══ Text ══

# Snow Pups



## pommum (Jun 16, 2008)

I thought I would share some new uptodate pics of our three pom pups, they are now 4 months old and have just experienced snow for the first time.









Harry aka Daranash Haribo









Toot aka Daranash Toot Sweet









Mambo aka Daranash Midnight Mambo









Toot & Mambo enjoying the snow

take care

Sarah


----------



## Guest (Jan 5, 2009)

So cute...love the pics


----------



## sullivan (Aug 29, 2008)

Bless they looked like they enjoyed them selfs. Bet there little feet were cold. Love pomms.


----------



## noushka05 (Mar 28, 2008)

aww they are so sweet!


----------



## shirstella (Nov 7, 2008)

They look so lovely all amazed at the snow falling, i just love Spitz


----------



## firstforpets (Sep 8, 2008)

Fantastic pics - the first 2 look like they could be on a postcard lol


----------



## Guest (Jan 5, 2009)

Aww they're adorable! I prefer bigger breeds myself but if I had to have a tiny dog it'd be this breed  soo cute!


----------



## crazydoglover (Dec 14, 2008)

═══

▸ Set of tasks:
A - In the forum thread about the snow pups, how old are the three pups?
B - In the forum thread about the snow pups, what reason does firstforpets give for calling the pictures fantastic?
C - Continue the forum thread about the snow pups from where it stops.

══ Listed entries ══

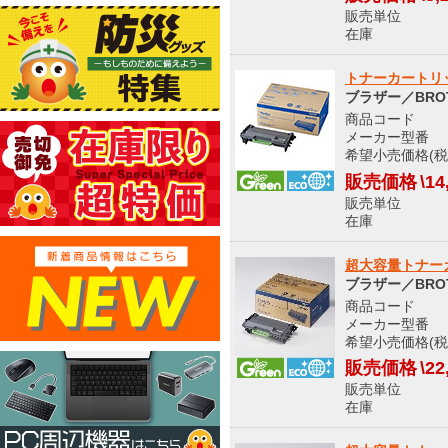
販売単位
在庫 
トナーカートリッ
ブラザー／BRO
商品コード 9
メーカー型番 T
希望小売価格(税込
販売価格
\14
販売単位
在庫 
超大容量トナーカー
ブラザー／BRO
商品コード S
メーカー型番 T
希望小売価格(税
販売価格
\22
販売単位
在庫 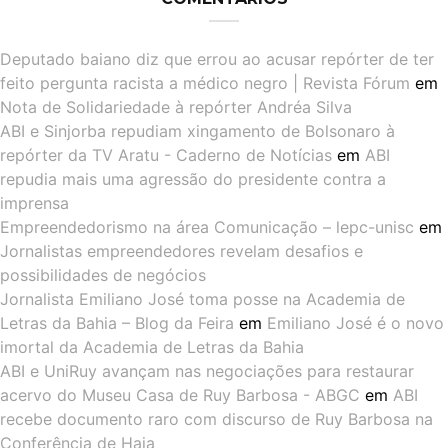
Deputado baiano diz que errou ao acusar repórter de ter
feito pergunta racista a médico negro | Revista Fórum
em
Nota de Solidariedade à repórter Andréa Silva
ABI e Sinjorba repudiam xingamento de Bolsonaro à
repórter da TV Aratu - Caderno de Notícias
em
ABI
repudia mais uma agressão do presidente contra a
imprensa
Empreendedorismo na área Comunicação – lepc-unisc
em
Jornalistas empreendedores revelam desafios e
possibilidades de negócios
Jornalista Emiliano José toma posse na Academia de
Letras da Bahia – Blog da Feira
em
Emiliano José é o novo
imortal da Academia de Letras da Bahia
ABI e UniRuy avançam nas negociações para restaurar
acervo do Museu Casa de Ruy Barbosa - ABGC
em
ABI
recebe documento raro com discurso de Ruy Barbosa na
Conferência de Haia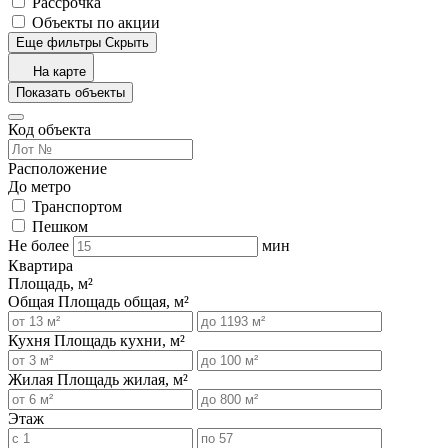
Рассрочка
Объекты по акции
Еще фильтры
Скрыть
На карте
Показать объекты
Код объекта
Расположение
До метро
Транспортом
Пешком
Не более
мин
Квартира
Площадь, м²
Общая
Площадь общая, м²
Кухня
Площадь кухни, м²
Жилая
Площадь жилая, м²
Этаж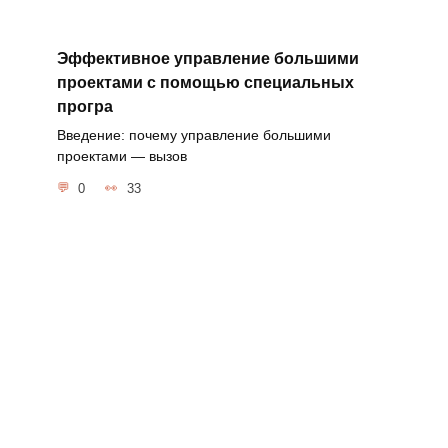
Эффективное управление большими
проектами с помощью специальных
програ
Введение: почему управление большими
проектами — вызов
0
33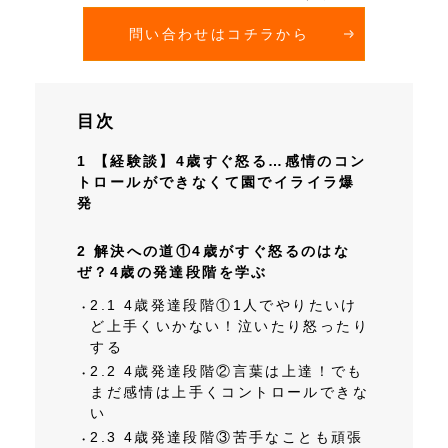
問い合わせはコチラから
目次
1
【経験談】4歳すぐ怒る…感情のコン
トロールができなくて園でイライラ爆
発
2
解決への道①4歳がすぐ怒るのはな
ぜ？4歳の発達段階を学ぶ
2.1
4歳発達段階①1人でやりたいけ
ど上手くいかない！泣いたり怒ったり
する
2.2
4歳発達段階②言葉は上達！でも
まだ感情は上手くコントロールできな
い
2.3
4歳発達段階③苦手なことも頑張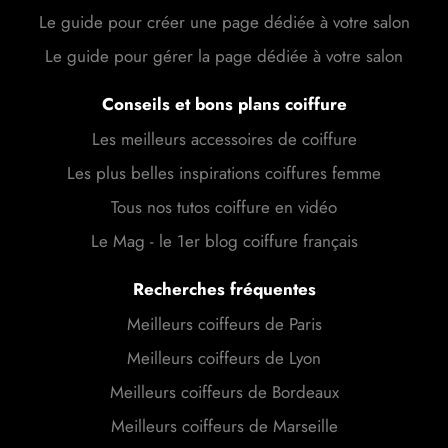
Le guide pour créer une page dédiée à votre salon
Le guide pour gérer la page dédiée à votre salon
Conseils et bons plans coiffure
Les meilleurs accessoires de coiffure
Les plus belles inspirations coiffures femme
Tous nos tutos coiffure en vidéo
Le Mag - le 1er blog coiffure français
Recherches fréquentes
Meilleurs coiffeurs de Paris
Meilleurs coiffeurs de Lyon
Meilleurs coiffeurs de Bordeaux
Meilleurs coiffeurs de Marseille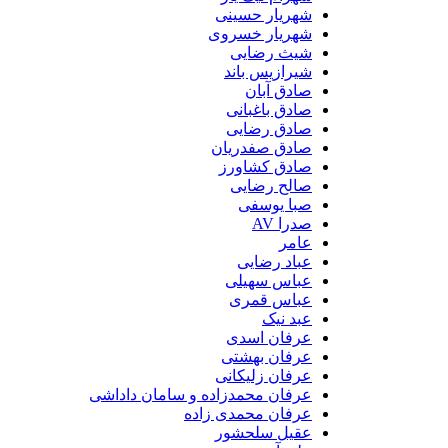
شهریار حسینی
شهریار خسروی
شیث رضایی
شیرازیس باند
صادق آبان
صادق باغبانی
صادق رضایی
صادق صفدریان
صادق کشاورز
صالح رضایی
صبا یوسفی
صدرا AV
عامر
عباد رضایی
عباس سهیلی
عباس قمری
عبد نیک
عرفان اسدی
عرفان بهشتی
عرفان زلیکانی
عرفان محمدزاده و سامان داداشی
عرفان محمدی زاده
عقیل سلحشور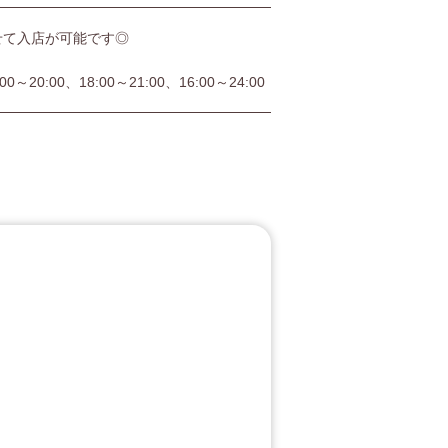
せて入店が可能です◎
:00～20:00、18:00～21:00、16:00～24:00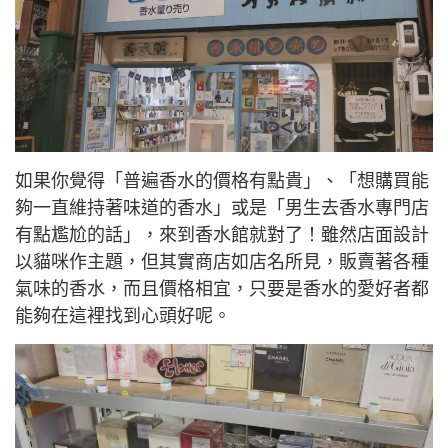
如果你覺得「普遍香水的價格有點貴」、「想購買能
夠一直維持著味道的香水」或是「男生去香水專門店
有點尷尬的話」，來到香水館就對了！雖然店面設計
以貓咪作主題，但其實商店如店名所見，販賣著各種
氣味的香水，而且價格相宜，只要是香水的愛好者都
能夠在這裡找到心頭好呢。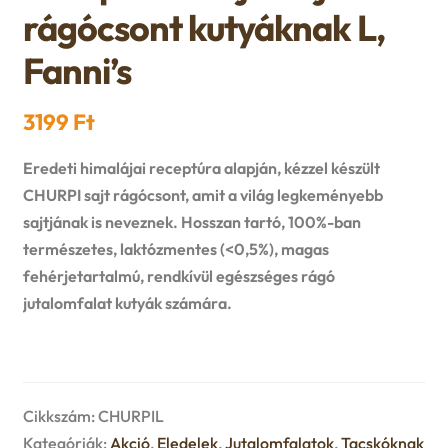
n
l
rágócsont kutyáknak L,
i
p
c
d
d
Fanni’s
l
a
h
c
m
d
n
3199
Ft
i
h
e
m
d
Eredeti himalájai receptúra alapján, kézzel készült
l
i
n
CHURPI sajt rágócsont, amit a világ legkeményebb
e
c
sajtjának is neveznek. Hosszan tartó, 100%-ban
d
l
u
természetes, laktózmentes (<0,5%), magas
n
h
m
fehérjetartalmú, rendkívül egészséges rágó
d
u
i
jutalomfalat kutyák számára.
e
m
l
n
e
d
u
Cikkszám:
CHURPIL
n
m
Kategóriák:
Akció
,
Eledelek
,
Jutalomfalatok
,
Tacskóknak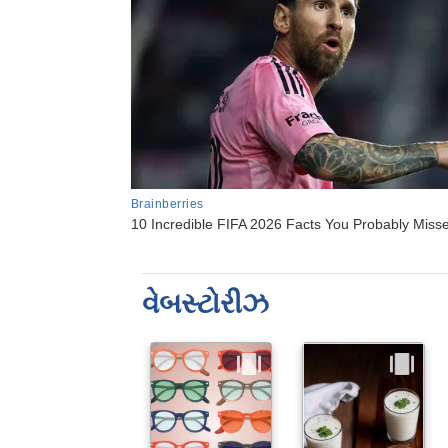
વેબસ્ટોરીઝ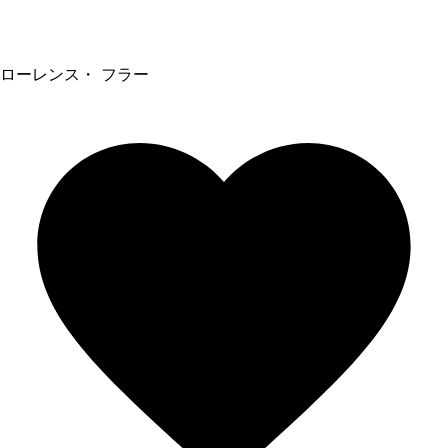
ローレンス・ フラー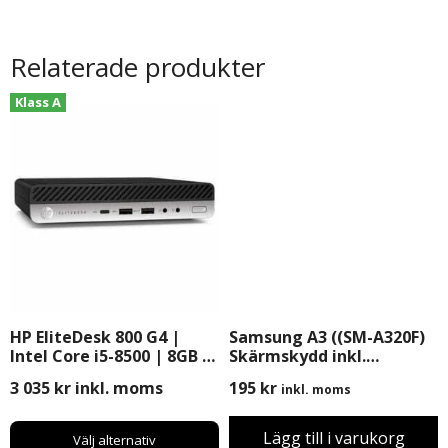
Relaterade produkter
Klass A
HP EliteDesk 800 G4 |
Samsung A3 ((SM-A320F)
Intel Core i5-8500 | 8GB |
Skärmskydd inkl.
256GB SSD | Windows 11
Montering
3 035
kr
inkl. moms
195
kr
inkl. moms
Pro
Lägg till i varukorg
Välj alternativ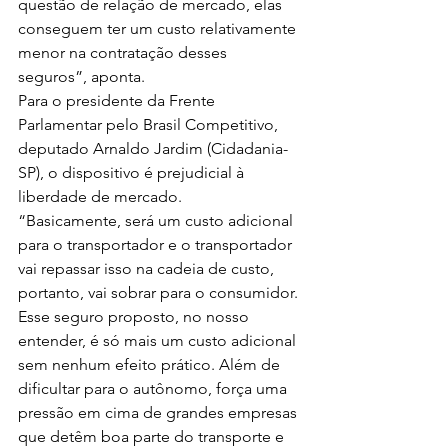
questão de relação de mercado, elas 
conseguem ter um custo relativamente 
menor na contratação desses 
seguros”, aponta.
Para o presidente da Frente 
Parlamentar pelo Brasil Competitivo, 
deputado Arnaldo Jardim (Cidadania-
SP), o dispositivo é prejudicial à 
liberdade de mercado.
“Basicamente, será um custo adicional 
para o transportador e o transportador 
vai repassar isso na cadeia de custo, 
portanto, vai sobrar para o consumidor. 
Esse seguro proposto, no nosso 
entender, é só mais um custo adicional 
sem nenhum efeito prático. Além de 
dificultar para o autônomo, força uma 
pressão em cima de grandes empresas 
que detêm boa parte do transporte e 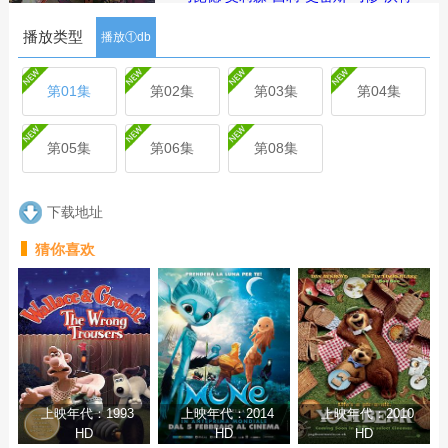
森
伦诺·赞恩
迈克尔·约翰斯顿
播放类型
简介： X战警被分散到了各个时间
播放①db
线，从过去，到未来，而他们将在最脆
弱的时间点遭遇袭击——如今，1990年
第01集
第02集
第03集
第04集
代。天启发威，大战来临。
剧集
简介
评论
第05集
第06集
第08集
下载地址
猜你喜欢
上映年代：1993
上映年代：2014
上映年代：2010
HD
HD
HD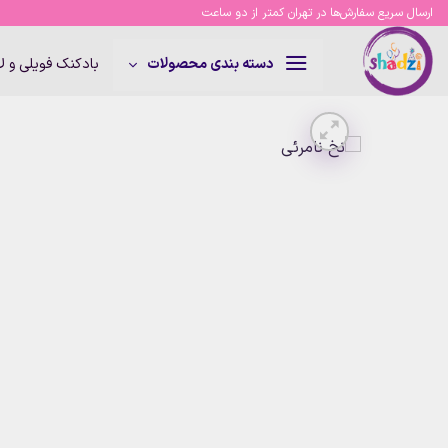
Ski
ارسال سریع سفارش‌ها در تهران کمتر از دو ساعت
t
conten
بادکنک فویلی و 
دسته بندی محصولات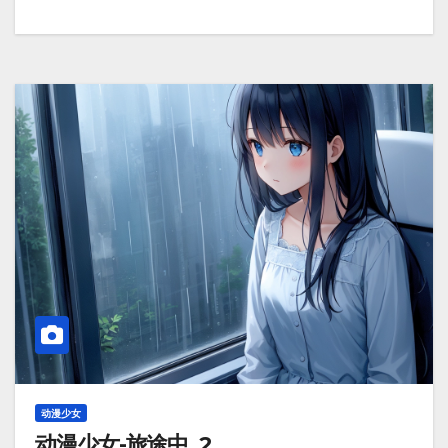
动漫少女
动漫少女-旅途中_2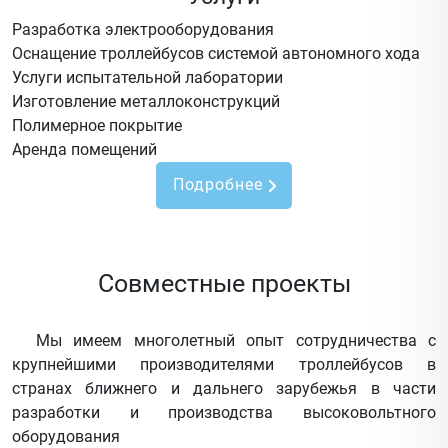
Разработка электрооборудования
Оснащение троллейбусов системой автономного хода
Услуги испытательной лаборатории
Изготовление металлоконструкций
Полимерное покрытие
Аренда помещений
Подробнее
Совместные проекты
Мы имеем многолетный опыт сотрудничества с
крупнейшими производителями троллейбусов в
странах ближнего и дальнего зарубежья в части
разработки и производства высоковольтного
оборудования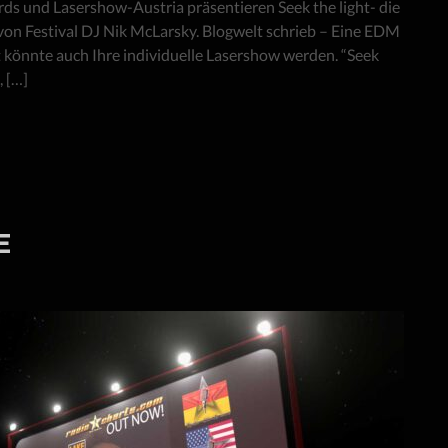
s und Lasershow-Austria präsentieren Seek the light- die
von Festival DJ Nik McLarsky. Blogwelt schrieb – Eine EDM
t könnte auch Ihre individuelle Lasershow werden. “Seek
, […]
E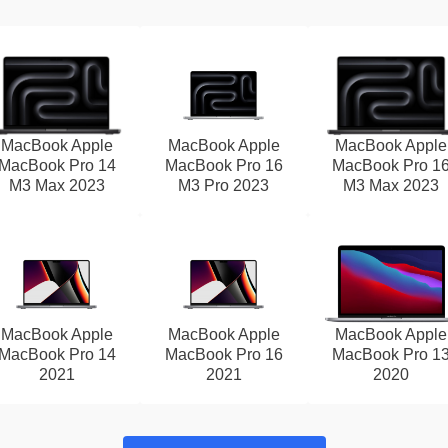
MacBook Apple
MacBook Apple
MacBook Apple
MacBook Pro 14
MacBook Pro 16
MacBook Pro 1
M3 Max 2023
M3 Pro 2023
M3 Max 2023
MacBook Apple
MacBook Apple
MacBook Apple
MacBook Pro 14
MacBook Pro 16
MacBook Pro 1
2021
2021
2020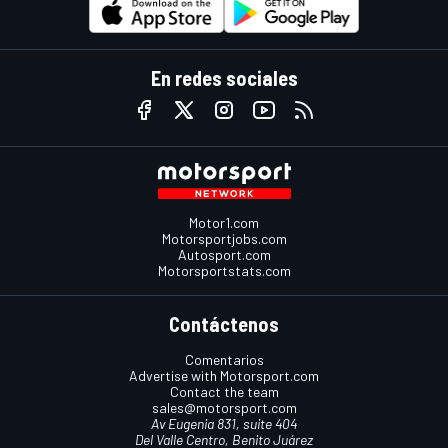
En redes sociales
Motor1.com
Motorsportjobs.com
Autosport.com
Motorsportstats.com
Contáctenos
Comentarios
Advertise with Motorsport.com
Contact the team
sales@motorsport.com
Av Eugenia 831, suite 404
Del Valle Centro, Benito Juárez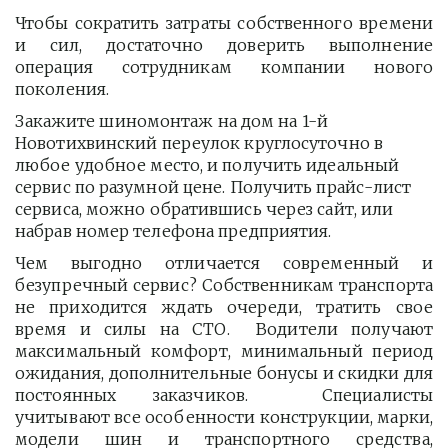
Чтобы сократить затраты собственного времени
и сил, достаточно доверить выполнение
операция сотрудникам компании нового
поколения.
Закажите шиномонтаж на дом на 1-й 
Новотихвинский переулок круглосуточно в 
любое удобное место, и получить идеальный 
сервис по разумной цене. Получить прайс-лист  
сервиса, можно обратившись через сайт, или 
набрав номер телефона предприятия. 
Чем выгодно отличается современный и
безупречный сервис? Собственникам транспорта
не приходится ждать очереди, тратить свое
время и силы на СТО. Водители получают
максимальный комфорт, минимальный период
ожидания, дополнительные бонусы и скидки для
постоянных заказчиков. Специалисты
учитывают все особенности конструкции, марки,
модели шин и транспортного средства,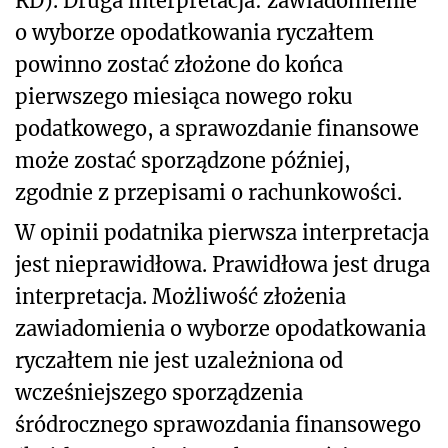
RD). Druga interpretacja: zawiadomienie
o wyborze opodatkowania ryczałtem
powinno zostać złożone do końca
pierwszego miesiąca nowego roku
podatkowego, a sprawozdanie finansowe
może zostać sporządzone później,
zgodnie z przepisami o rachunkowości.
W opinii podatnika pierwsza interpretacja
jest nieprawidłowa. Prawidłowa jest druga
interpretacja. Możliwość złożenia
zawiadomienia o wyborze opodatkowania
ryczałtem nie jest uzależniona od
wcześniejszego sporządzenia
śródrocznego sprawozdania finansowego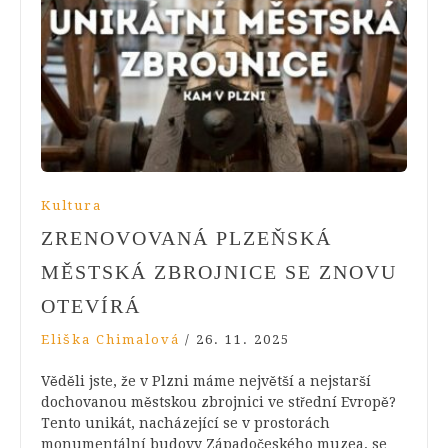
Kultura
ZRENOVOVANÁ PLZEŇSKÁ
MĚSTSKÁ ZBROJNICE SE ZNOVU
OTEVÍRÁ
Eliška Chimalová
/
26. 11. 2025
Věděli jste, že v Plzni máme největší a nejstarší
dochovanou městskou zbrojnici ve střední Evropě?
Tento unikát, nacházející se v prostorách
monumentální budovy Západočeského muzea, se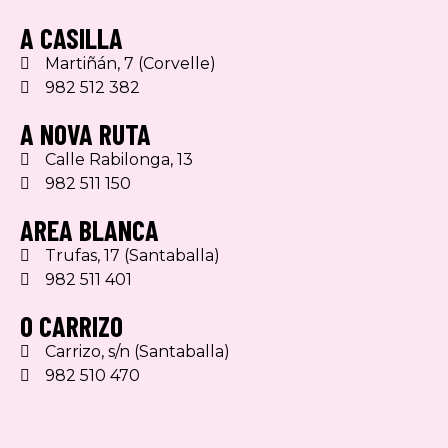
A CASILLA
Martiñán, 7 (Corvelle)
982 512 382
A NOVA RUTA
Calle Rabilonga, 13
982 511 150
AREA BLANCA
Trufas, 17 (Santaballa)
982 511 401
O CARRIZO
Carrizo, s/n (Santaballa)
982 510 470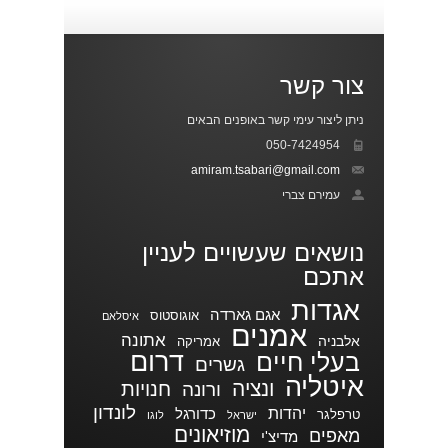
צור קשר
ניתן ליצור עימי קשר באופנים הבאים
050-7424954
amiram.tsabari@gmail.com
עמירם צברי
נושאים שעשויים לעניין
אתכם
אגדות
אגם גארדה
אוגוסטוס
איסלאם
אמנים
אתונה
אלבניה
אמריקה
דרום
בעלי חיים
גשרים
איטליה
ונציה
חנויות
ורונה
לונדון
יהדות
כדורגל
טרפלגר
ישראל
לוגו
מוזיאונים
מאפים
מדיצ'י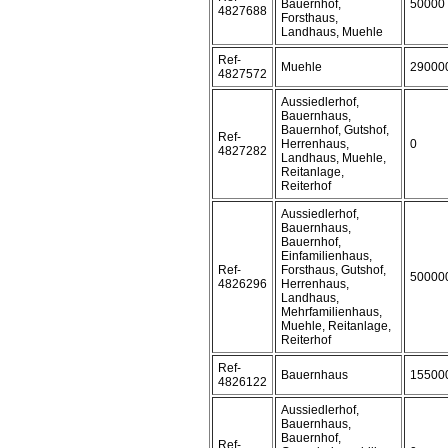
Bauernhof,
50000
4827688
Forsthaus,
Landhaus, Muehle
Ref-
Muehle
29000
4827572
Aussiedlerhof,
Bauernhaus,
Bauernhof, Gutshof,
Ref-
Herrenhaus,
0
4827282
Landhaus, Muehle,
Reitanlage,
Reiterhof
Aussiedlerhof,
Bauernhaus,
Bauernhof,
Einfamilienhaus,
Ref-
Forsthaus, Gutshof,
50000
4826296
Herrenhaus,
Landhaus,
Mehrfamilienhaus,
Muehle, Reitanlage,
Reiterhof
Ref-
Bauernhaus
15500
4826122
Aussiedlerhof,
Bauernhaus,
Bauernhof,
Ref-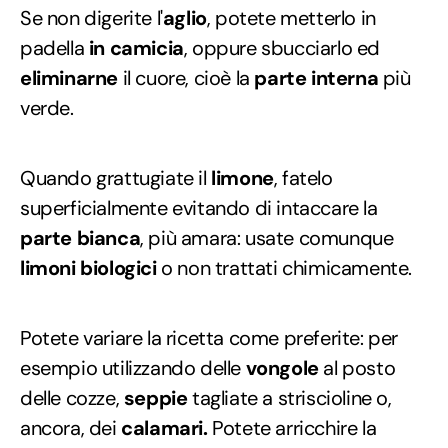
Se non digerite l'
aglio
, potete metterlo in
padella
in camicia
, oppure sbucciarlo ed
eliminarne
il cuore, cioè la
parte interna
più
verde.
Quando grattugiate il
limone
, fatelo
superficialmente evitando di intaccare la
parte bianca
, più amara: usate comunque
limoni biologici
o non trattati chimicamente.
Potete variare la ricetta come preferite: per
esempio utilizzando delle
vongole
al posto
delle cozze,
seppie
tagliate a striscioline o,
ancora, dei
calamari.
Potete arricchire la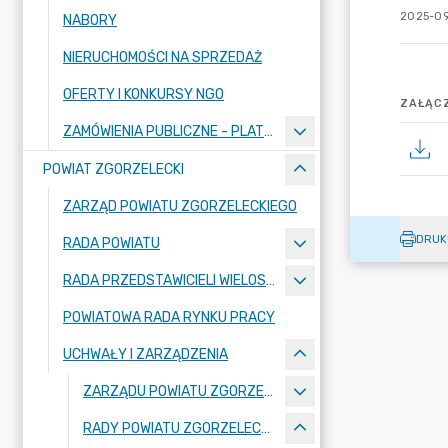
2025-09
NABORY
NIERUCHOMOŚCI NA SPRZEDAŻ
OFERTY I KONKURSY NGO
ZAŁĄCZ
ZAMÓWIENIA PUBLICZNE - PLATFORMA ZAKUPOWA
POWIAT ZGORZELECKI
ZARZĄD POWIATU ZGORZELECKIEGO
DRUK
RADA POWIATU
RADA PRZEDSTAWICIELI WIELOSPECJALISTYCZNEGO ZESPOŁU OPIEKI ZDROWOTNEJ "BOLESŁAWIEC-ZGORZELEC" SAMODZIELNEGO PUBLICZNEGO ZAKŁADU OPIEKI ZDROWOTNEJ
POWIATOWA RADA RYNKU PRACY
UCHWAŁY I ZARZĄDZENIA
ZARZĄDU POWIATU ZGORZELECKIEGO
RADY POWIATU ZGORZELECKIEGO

═══

▸ Exercise answers:
A - They are four months old.

B - Firstforpets says the first two pictures look as though they could be on a postcard.

C -
awww bless them  they look so cute


----------



## colliemerles (Nov 2, 2007)

great pics, very sweet little dogs,


----------



## Fleur (Jul 19, 2008)

Awww!
They are so sweet.
Toots doesn't look happy standing n the cold snow


----------



## scosha37 (Feb 24, 2008)

aww little sweeties...they are enjoying that snows anyway..


----------



## lilboo1992 (Jan 9, 2009)

aww they are so adorable they look cold lol bless


----------



## suzy93074 (Sep 3, 2008)

Awwww they are soooo cutexx


----------



## sarah1984 (Jul 19, 2008)

Really adorable pictures, makes you go Awwww.... love it!


----------



## Natik (Mar 9, 2008)

they are really cute!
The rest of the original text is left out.